In March of this year, the City Council and County Commission each appointed five representatives to a Community Reparations Commission.  The Commission is charged with developing recommendations to repair the harm done by decades of racial discrimination and systemic oppression against Black Asheville residents. The City also announced representatives “appointed by the historically impacted African American neighborhoods.” Kimberly Jones and Thomas Priester have been named as the representatives chosen by Historic Stumptown. Congratulations to them both!

Jones is an Asheville native, with close ties to Montford and Stumptown through her family and in-laws. She is the Administrative Assistant to the Superintendent of Asheville City Schools, and serves as the Clerk to the Asheville City Board of Education. She is married to Leonard Jones, Jr. and the couple has two sons, Elijah and Jeremiah. Her mother’s family moved to Montford from South Carolina in the 1960s. “It was a time when many black families moved from SC to Asheville for work in areas like hospitality and manufacturing,” she says. “I was always told growing up that Asheville was a hub for black people as Western North Carolina was growing.”

“I am excited to be serving on the Community Reparations Commission representing Stumptown,” Jones shares. “There is so much work that requires urgent attention in our city to repair the harm caused by urban renewal. I am honored to be a support in this important undertaking for people who were affected and are still being impacted today in Asheville.” 

Priester is also an Asheville native who takes “great pride in being a champion of the people.” He grew up in Montford in Klondyke Apartments and on Blake Street where his mother still lives. Currently, he works for the Housing Authority supporting homeownership and family self sufficiency programs. Prior to that, he served as Executive Director of YTL (Youth Transformed for Life). He has also worked as a Student Specialist for Children First and a Behavioral Specialist for Buncombe County Schools. His extensive volunteer community service includes mentoring  youth and serving on numerous committees including the Success Equation Housing Team.

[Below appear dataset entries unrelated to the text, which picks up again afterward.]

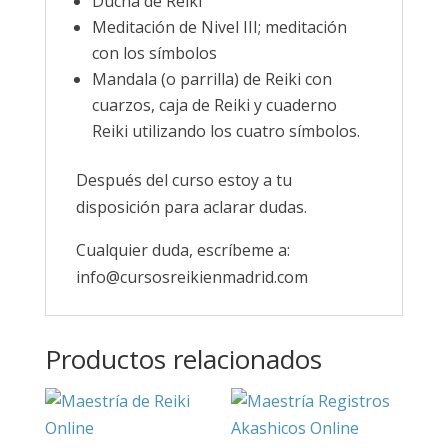
Ducha de Reiki
Meditación de Nivel III; meditación
con los símbolos
Mandala (o parrilla) de Reiki con
cuarzos, caja de Reiki y cuaderno
Reiki utilizando los cuatro símbolos.
Después del curso estoy a tu
disposición para aclarar dudas.
Cualquier duda, escríbeme a:
info@cursosreikienmadrid.com
Productos relacionados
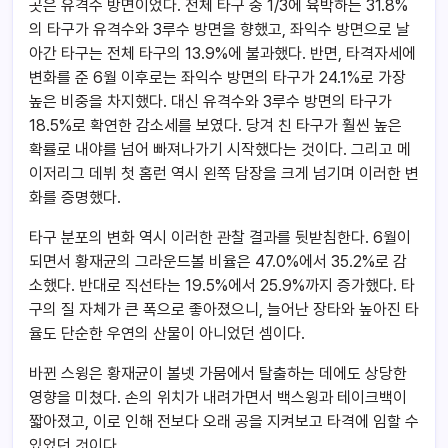
곳은 유격수 방면이었다. 전체 타구 중 1/3에 육박하는 31.8%
의 타구가 유격수와 3루수 방면을 향했고, 좌익수 방면으로 날
아간 타구는 전체 타구의 13.9%에 불과했다. 반면, 타격자세에
변화를 준 6월 이후로는 좌익수 방면의 타구가 24.1%로 가장
높은 비중을 차지했다. 대신 유격수와 3루수 방면의 타구가
18.5%로 확연한 감소세를 보였다. 당겨 친 타구가 훨씬 높은
확률로 내야를 넘어 빠져나가기 시작했다는 것이다. 그리고 메
이저리그 데뷔 첫 홈런 역시 왼쪽 담장을 크게 넘기며 이러한 변
화를 증명했다.
타구 분포의 변화 역시 이러한 관찰 결과를 뒷받침한다. 6월이
되면서 황재균의 그라운드볼 비율은 47.0%에서 35.2%로 감
소했다. 반대로 직선타는 19.5%에서 25.9%까지 증가했다. 타
구의 질 자체가 큰 폭으로 좋아졌으니, 늘어난 장타와 높아진 타
율도 단순한 우연의 산물이 아니었던 셈이다.
바뀐 스윙은 황재균이 볼넷 가뭄에서 탈출하는 데에도 상당한
영향을 미쳤다. 손의 위치가 내려가면서 백스윙과 테이크백이
짧아졌고, 이로 인해 전보다 오래 공을 지켜보고 타격에 임할 수
있었던 것이다.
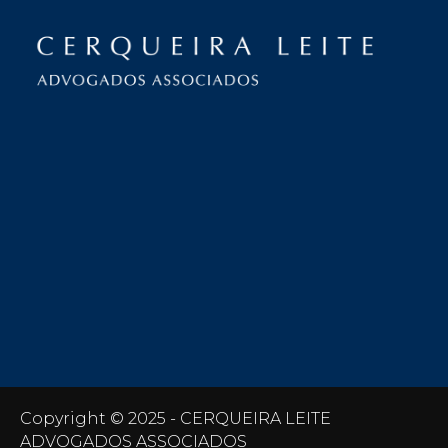
Copyright © 2025 - CERQUEIRA LEITE
ADVOGADOS ASSOCIADOS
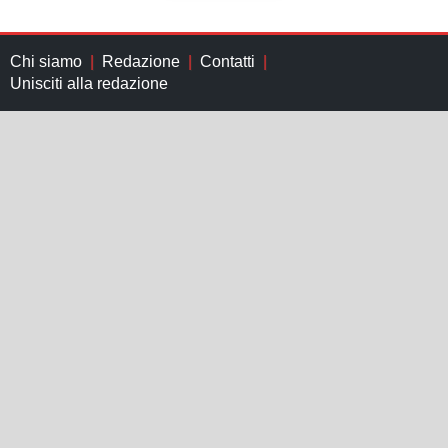
Chi siamo
Redazione
Contatti
Unisciti alla redazione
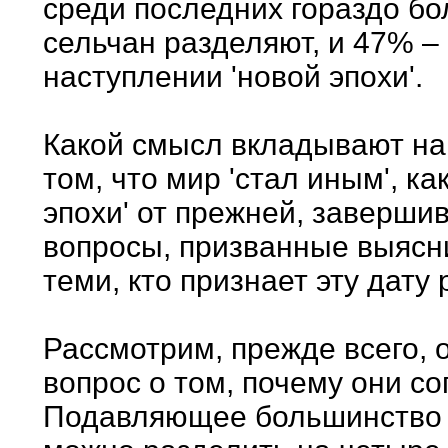
среди последних гораздо б
сельчан разделяют, и 47% –
наступлении 'новой эпохи'.
Какой смысл вкладывают наш
том, что мир 'стал иным', к
эпохи' от прежней, заверши
вопросы, призванные выясни
теми, кто признает эту дату
Рассмотрим, прежде всего, 
вопрос о том, почему они со
Подавляющее большинство 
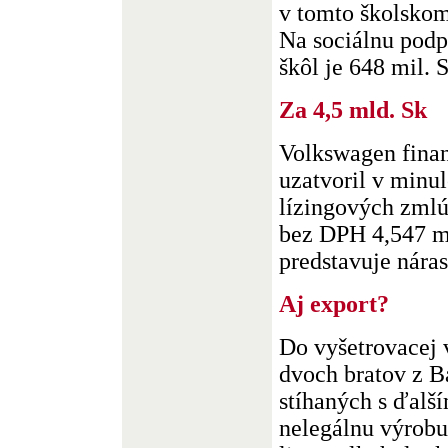
v tomto školskom
Na sociálnu podp
škôl je 648 mil. Sk
Za 4,5 mld. Sk
Volkswagen finan
uzatvoril v minu
lízingových zmlú
bez DPH 4,547 m
predstavuje náras
Aj export?
Do vyšetrovacej 
dvoch bratov z B
stíhaných s ďalš
nelegálnu výrobu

“I joined the Reparations Commission to share my experience of being a native and growing up in Asheville,” says Priester. “I’m intrigued about the actual unfolding of the plans and process of Asheville providing reparations to the people of past, present and future.” As their representative, he plans to bring the perspectives of Stumptown elders to the table, with the intention “to be a part of the discussions/decisions of making things right.”

In April, current and former Stumptown residents had their first official meeting with Jones and Priester, where the group also designated Ami Worthen as Community Ally. Worthen, a writer and long-time Montford resident, will be supporting the group’s documentation and storytelling. Buncombe County and City staff will be working closely with the group as well.